Com isso, o sujeito aprende a suportar melhor aquilo que o desarmoniza. Relações empobrecidas, papéis excessivamente sacrificiais, exigências profissionais ou espirituais que produzem sofrimento passam a ser administradas internamente, em nome de um equilíbrio que não altera as condições que adoecem: aparece uma busca/captura eterna por uma espécie de homeostase divina (outro nome para 'plenitude moksiana'). O mal-estar deixa de operar como força de deslocamento e se converte em algo a ser regulado com mais serenidade.


O efeito produzido, insisto, não é necessariamente sofrimento maior ou expansão da consciência, mas uma forma sutil de acomodação e mais alienação ou avidya com zero de viveka. Surgem sujeitos mais resilientes, mais adaptados, capazes de permanecer em contextos limitantes desde que acompanhados de práticas que ofereçam sensação de cuidado, pertencimento e coerência simbólica: está aí montada a cama de um convertido a uma seita com seu guru e livro perfeito-em-si-mesmo. A vida segue, mas muitas vezes sem que o desejo encontre espaço para se reposicionar: uma vida indesejante ou indesejada... castrada numa linguagem mais simples.
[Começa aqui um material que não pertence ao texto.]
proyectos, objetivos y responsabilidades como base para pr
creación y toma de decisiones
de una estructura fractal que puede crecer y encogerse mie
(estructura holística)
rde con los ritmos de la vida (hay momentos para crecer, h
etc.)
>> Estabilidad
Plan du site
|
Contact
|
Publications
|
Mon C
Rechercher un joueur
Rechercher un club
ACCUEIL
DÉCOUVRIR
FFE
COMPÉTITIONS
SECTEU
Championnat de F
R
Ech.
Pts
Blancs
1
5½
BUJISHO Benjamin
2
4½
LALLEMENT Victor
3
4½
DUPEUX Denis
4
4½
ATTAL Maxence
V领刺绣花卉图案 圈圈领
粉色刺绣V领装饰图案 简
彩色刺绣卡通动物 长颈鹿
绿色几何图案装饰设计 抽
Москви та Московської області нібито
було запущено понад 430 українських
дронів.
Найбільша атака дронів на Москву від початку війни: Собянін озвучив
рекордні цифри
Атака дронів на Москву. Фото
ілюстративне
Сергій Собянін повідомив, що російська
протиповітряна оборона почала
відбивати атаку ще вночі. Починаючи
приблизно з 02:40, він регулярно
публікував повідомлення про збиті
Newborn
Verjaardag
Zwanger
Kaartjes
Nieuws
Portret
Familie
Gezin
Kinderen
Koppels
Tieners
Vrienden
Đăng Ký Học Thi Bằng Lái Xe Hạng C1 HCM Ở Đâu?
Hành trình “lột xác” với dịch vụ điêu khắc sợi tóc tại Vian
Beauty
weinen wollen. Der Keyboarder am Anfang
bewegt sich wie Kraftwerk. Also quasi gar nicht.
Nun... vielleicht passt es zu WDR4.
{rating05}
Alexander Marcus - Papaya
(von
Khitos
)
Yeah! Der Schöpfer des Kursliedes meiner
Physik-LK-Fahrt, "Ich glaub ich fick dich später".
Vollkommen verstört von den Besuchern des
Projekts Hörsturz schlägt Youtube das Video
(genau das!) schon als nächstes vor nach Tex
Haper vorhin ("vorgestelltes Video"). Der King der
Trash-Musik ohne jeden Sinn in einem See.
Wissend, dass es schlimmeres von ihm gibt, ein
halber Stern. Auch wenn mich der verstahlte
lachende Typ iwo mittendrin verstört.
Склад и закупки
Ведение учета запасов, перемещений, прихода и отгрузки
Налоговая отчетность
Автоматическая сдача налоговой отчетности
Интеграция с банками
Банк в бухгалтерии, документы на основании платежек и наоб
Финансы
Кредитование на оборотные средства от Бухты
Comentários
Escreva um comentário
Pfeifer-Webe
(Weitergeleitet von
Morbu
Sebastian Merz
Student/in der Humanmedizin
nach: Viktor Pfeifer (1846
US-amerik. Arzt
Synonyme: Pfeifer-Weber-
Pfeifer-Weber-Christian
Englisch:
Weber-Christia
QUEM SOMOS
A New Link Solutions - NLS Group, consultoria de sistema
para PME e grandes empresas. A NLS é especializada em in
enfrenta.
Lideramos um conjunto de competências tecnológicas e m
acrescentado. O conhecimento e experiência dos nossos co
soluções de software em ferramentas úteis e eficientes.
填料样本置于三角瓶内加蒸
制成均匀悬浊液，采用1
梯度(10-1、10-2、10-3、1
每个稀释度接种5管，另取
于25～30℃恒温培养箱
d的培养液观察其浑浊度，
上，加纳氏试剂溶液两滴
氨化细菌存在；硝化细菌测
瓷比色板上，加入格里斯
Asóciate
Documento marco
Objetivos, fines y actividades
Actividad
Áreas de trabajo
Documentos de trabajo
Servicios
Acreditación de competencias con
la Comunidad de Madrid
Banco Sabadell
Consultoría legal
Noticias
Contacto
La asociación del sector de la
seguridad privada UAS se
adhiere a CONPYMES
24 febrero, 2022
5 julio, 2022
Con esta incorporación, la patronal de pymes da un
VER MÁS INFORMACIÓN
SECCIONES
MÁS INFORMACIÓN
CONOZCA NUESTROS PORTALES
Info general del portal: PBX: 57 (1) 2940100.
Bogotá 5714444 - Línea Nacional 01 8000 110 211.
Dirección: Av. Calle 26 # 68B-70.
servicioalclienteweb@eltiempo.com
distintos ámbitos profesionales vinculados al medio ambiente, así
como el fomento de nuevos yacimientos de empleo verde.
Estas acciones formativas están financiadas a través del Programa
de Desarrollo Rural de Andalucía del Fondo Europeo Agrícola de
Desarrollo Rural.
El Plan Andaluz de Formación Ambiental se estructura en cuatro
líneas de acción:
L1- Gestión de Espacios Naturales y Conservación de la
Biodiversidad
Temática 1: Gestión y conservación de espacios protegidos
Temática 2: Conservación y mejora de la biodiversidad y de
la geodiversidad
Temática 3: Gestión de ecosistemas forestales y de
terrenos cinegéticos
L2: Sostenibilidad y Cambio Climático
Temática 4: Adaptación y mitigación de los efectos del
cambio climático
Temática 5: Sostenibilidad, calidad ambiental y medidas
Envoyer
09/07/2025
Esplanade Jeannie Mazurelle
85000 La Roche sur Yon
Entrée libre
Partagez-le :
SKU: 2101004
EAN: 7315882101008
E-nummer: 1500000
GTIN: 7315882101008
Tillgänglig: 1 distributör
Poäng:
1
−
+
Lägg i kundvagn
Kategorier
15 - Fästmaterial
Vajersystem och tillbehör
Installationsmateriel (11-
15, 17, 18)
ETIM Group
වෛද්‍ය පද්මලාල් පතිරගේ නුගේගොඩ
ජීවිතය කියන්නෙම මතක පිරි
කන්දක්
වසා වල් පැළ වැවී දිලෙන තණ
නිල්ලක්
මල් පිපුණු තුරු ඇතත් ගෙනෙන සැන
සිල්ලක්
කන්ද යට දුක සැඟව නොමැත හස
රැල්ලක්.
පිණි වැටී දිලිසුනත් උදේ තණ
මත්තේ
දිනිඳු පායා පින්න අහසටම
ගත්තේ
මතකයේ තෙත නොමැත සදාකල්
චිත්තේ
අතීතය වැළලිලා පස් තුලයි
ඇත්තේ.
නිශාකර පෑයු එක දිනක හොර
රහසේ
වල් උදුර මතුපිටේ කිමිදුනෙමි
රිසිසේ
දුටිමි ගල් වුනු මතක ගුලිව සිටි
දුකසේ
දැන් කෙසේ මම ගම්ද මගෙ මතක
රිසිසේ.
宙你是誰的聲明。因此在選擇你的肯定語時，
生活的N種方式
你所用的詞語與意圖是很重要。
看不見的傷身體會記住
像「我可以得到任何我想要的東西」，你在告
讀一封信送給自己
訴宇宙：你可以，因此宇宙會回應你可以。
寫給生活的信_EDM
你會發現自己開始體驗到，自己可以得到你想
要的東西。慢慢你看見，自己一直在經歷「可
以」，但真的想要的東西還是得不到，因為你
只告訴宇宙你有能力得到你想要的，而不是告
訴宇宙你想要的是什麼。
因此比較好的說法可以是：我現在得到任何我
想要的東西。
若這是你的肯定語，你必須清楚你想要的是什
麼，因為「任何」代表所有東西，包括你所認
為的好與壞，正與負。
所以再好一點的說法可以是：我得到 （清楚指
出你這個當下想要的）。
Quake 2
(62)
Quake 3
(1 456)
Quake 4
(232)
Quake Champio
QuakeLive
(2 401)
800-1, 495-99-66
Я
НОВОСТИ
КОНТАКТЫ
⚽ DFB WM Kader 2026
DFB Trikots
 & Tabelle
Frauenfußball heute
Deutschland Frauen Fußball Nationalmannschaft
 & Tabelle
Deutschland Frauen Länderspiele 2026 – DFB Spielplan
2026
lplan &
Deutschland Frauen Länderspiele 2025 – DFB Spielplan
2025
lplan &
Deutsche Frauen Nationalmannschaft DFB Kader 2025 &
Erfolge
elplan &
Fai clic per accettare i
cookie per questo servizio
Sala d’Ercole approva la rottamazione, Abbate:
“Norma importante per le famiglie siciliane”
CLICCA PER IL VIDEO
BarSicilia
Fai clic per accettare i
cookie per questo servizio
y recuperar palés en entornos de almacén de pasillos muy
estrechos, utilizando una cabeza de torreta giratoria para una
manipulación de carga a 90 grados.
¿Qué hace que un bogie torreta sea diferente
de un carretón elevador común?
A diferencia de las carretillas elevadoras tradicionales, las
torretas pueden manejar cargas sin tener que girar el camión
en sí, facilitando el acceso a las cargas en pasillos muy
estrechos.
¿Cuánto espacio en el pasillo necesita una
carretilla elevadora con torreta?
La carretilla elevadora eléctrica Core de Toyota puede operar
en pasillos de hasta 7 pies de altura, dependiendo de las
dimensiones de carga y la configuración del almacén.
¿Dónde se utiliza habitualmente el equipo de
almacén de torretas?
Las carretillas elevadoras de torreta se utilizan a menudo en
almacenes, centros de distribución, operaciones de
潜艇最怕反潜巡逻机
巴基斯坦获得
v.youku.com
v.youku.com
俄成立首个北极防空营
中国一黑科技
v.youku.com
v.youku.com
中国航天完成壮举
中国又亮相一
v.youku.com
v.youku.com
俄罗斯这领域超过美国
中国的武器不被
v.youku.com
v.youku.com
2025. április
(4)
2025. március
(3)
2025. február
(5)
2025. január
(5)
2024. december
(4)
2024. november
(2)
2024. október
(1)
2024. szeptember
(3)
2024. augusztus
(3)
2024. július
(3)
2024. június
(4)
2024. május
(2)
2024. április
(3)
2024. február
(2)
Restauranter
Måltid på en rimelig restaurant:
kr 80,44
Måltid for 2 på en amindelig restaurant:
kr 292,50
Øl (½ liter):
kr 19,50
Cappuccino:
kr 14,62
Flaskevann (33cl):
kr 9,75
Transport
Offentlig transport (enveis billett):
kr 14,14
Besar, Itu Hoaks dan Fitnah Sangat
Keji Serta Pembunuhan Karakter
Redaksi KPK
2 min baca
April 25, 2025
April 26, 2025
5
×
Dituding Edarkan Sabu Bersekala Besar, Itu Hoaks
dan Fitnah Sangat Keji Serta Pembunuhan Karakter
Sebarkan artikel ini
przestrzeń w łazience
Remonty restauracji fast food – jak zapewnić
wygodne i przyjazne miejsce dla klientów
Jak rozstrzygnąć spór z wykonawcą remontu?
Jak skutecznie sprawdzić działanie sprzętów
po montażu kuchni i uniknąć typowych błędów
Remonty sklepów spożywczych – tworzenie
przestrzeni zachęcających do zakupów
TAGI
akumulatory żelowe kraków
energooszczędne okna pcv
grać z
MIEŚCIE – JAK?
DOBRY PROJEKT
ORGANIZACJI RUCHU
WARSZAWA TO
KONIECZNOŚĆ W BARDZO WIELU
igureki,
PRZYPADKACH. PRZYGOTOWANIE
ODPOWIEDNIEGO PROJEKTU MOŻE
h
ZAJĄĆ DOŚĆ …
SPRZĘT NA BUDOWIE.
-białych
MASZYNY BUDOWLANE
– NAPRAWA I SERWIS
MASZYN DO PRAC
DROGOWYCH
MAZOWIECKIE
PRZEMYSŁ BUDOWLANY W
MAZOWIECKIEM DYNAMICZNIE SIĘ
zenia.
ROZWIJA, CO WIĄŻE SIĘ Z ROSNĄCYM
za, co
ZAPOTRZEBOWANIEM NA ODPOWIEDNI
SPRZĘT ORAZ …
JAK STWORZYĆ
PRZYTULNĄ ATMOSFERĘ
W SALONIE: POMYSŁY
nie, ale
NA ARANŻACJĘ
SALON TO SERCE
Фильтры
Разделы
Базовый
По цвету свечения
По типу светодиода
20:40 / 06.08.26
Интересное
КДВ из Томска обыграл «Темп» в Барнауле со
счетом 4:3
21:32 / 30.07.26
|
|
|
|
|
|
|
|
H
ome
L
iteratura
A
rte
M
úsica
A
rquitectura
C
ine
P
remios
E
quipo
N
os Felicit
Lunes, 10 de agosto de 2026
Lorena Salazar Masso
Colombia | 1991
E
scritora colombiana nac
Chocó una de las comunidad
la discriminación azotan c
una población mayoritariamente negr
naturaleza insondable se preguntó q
Por isso, a questão central não é rejeitar as terapêuticas espirituais (Nova Era - do qual quase tds nós do yoga fazemos parte), mas interrogar sua ética de condução. Uma prática comprometida com o cuidado não deveria apenas ensinar a harmonizar-se com o que existe, mas também autorizar o gesto de separar-se do que não sustenta a (sua) vida: rejeitar sentimentos oceânicos por discernimentos incômodos algumas vezes. Cuidar não é apenas integrar; é, às vezes, ajudar a reconhecer que algo falhou, que algo não vai, que algo precisa ser deixado para trás: sem dar conselhos e interpretações selvagens.


Quando a terapia ou a espiritualidade favorecem essa clareza, elas abrem espaço para transformações reais (vidya). Quando, ao contrário, ajudam o sujeito a não ver aquilo que não funciona (maya), mesmo que com boas intenções, elas arriscam fechar a pergunta que poderia produzir mudança: não é Shiva (deus/a criador/a do Yoga/Meditação, uma potência de violência destrutiva? Salve Fannon. A diferença entre cuidado e adaptação não está na técnica utilizada (com ou sem linhagem, ou tradição 'ancestral'), mas na disposição de sustentar o ponto em que a harmonia não é possível; e em que, justamente por isso, algo novo pode emergir. Oxalá o que isso venha a (re)significar a quem experimente Isso.